Comment by tialaramex
Comment by tialaramex 9 hours ago
It might be worth (in some other context) introducing a pre-processing step which handles this at both ends. I'm thinking like PNG - the PNG compression is "just" zlib but for RGBA that wouldn't do a great job, however there's a (per row) filter step first, so e.g. we can store just the difference from the row above, now big areas of block colour or vertical stripes are mostly zeros and those compress well.
Guessing which PNG filters to use can make a huge difference to compression with only a tiny change to write speed. Or (like Adobe 20+ years ago) you can screw it up and get worse compression and slower speeds. These days brutal "try everything" modes exist which can squeeze out those last few bytes by trying even the unlikeliest combinations.
I can imagine a filter layer which says this textual data comes in 78 character blocks punctuated with \n so we're going to strip those out, then compress and in the opposite direction we decompress then put back the newlines.
For FASTA we can just unconditionally choose to remove the extra newlines but that may not be true for most inputs, so the filters would help there.

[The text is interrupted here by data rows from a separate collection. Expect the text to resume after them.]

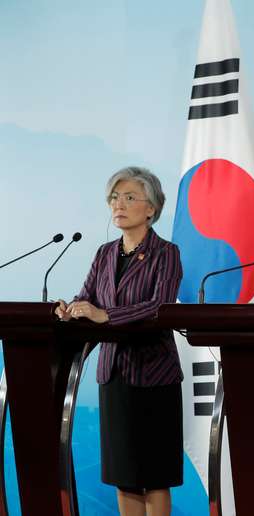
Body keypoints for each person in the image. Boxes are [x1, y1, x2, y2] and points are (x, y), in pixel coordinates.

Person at [55, 166, 183, 516]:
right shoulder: (104, 253)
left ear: (151, 208)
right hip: (114, 376)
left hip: (154, 376)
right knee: (124, 476)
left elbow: (159, 307)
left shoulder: (165, 253)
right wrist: (70, 309)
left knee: (154, 476)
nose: (119, 205)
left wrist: (106, 315)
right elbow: (87, 297)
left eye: (129, 197)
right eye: (115, 198)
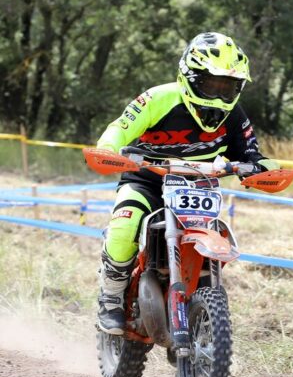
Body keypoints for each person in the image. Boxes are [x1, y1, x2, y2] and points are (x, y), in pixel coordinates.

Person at [96, 32, 278, 334]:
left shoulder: (234, 115)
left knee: (217, 233)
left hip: (196, 188)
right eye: (212, 84)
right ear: (190, 77)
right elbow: (119, 128)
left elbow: (252, 154)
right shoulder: (158, 99)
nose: (220, 95)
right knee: (124, 225)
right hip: (146, 180)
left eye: (229, 87)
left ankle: (198, 302)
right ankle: (111, 299)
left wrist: (263, 169)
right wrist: (108, 149)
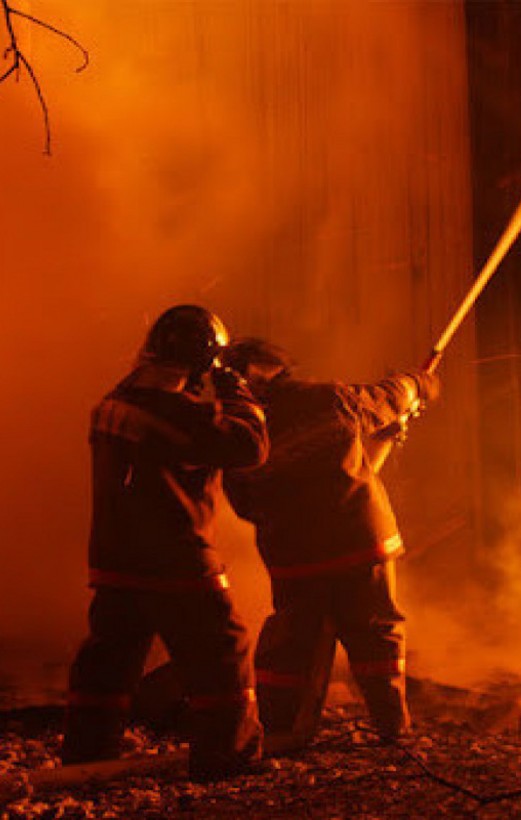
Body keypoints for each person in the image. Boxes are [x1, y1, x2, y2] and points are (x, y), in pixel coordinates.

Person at [62, 304, 267, 781]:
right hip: (175, 561)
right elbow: (249, 446)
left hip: (116, 560)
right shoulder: (178, 415)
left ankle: (86, 759)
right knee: (223, 652)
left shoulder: (115, 402)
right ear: (202, 363)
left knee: (108, 663)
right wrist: (237, 392)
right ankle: (227, 758)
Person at [221, 338, 438, 743]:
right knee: (376, 635)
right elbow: (387, 398)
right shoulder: (328, 400)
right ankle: (393, 728)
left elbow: (245, 505)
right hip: (360, 545)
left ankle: (279, 730)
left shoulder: (240, 432)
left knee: (291, 646)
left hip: (294, 558)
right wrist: (416, 383)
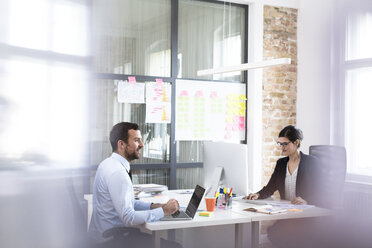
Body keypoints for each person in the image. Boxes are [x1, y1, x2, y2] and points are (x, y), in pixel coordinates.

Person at [88, 122, 182, 248]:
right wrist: (164, 211)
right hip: (111, 241)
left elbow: (128, 203)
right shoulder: (118, 173)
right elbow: (129, 217)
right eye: (137, 140)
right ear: (121, 144)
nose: (142, 145)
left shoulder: (107, 164)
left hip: (103, 236)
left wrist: (155, 206)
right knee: (173, 246)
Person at [244, 125, 322, 248]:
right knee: (275, 233)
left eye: (285, 144)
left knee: (284, 235)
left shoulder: (311, 162)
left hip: (305, 216)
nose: (281, 147)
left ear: (296, 142)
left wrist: (307, 200)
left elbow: (322, 191)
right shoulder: (281, 163)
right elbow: (270, 187)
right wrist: (258, 194)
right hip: (288, 215)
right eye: (279, 143)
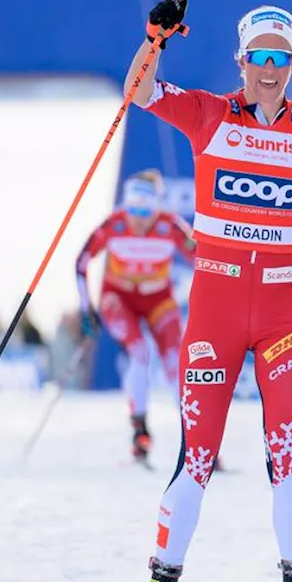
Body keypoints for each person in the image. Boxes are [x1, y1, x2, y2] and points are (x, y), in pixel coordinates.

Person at [117, 0, 292, 582]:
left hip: (280, 314)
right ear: (241, 60)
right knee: (197, 455)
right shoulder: (210, 114)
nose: (270, 69)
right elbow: (136, 90)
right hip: (215, 312)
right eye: (260, 57)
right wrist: (154, 38)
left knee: (286, 452)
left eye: (282, 58)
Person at [75, 168, 197, 466]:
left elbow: (203, 262)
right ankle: (140, 435)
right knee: (139, 353)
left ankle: (197, 442)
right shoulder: (115, 225)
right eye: (133, 209)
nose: (138, 219)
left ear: (156, 208)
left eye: (145, 210)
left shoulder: (170, 226)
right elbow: (81, 263)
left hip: (158, 300)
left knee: (175, 363)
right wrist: (86, 308)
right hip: (120, 299)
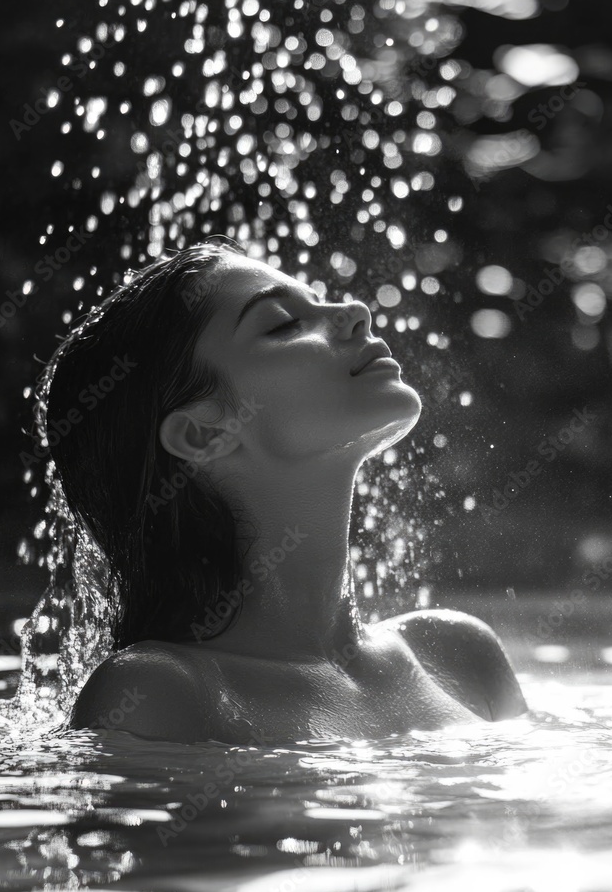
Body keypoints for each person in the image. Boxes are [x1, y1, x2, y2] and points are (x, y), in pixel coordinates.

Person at [44, 237, 527, 744]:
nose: (356, 311)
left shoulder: (458, 652)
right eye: (282, 324)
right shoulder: (160, 694)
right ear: (204, 433)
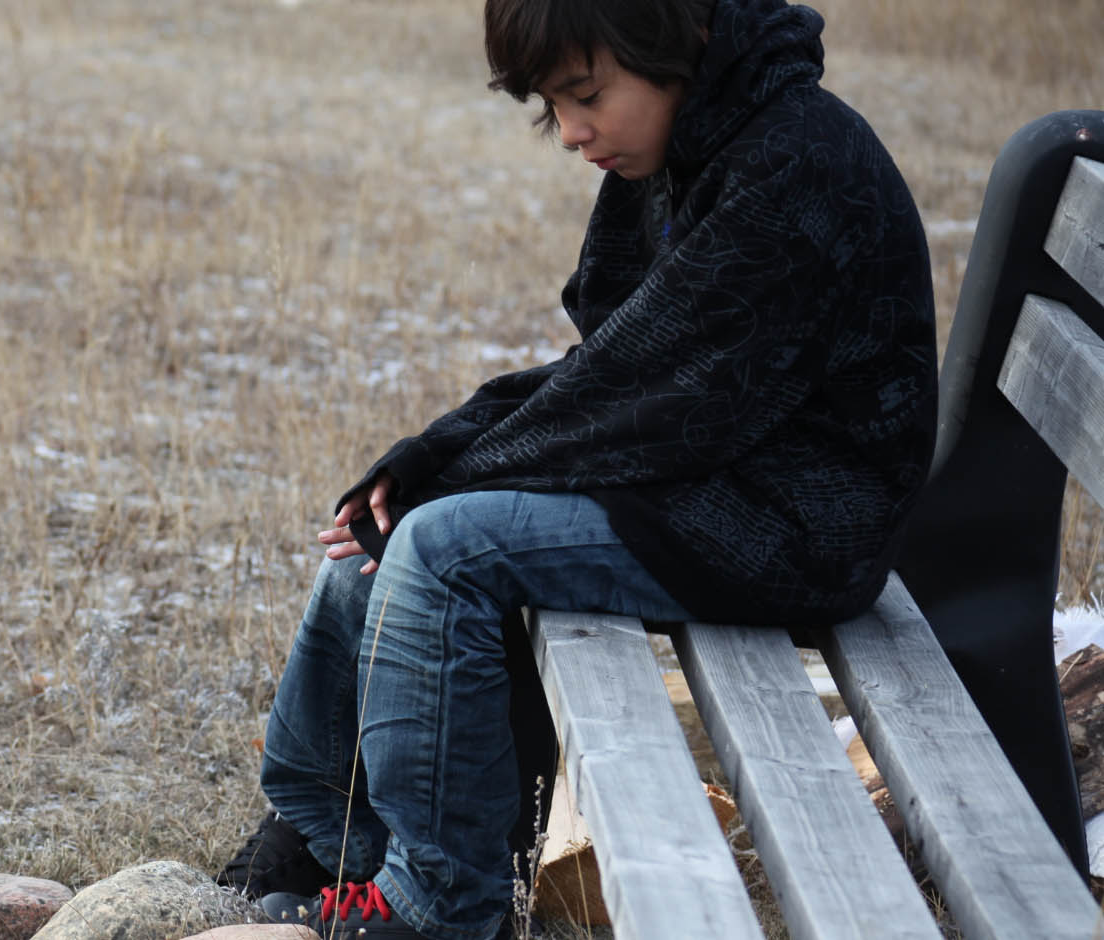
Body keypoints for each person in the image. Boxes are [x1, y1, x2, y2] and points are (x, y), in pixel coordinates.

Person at [214, 0, 938, 936]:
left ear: (671, 44)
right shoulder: (704, 136)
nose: (571, 133)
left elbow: (659, 401)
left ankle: (442, 906)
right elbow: (620, 366)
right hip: (710, 479)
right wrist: (442, 448)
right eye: (552, 106)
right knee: (391, 535)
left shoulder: (795, 166)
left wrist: (457, 472)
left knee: (441, 548)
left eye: (586, 95)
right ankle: (328, 832)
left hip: (789, 524)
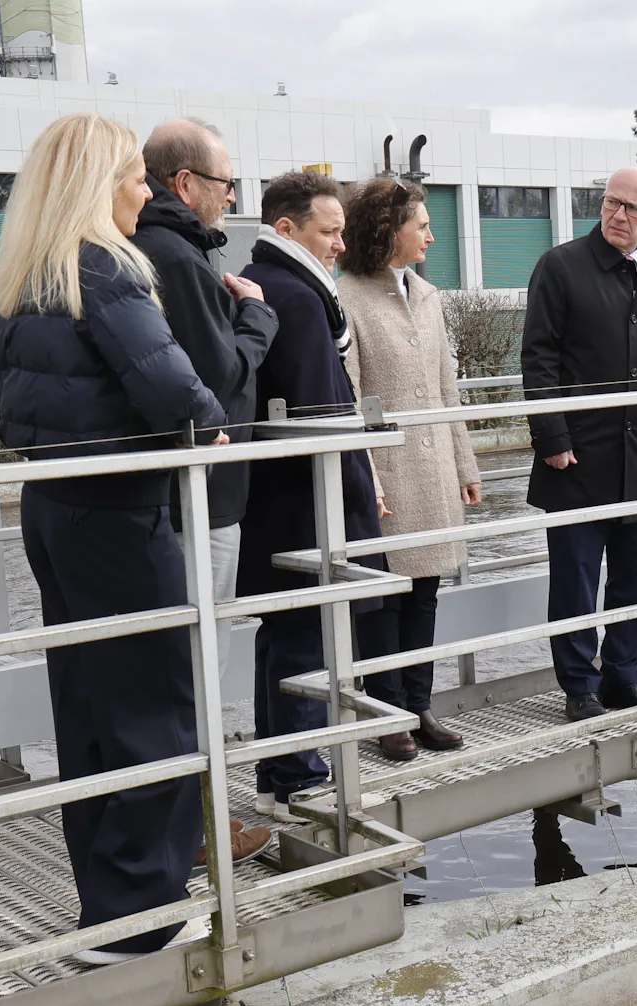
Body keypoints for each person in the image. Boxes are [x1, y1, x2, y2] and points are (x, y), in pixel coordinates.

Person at [0, 112, 233, 962]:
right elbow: (171, 383)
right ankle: (142, 920)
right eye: (133, 177)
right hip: (122, 510)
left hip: (54, 506)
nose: (144, 190)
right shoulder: (108, 266)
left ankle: (108, 903)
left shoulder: (22, 275)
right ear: (98, 185)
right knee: (157, 707)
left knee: (90, 708)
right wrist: (207, 420)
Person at [133, 117, 278, 863]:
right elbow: (220, 377)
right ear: (185, 184)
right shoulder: (177, 257)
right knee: (200, 660)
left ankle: (189, 823)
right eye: (225, 185)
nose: (231, 198)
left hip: (183, 490)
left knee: (185, 658)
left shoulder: (162, 251)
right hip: (205, 490)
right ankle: (197, 830)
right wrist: (257, 314)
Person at [519, 167, 637, 722]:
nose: (619, 216)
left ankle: (623, 674)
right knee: (574, 578)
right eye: (611, 203)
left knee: (635, 573)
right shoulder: (561, 266)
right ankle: (579, 686)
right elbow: (538, 356)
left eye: (633, 208)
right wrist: (551, 434)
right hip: (576, 452)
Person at [238, 170, 385, 820]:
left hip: (277, 500)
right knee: (307, 634)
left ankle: (282, 772)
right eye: (329, 231)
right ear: (288, 229)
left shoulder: (276, 284)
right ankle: (299, 776)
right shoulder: (296, 298)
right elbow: (318, 407)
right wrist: (358, 487)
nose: (339, 244)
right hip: (307, 502)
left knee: (284, 634)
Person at [337, 176, 480, 760]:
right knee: (384, 597)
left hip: (435, 469)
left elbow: (447, 386)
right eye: (420, 224)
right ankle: (385, 712)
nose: (430, 234)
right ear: (386, 231)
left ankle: (419, 704)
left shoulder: (427, 295)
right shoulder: (349, 297)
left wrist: (465, 462)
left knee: (425, 592)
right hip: (389, 473)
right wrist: (365, 476)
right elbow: (349, 396)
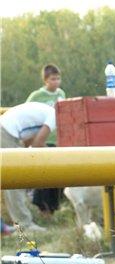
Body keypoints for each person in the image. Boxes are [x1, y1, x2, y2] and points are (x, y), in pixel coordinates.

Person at [0, 102, 56, 233]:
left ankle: (16, 222)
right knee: (15, 180)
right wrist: (53, 158)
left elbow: (28, 141)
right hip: (6, 133)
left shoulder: (46, 111)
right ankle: (24, 224)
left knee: (11, 179)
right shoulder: (54, 115)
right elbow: (37, 144)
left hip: (6, 130)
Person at [26, 64, 66, 214]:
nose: (56, 82)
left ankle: (54, 207)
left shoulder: (61, 94)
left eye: (58, 78)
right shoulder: (37, 96)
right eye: (52, 79)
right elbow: (28, 112)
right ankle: (42, 207)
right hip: (42, 140)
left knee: (57, 174)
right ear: (45, 80)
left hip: (57, 139)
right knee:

For one approach to compressing FASTQ (which is a series 3 distinct lines), we broke the distinct lines each into their own streams and then compressed each stream independently. That way the coder for the header line, sequence line, and error line could learn the model of that specific line type and get slightly better compression (not unlike a columnar format, although in this case, we simply combined "blocks" of streams together with a record separator.
I'm still pretty amazed that periodic newlines hurt compression ratios so much, given the compressor can use both a huffman coding and a lookback dictionary.
The best rule in sequence data storage is to store as little of it as possible.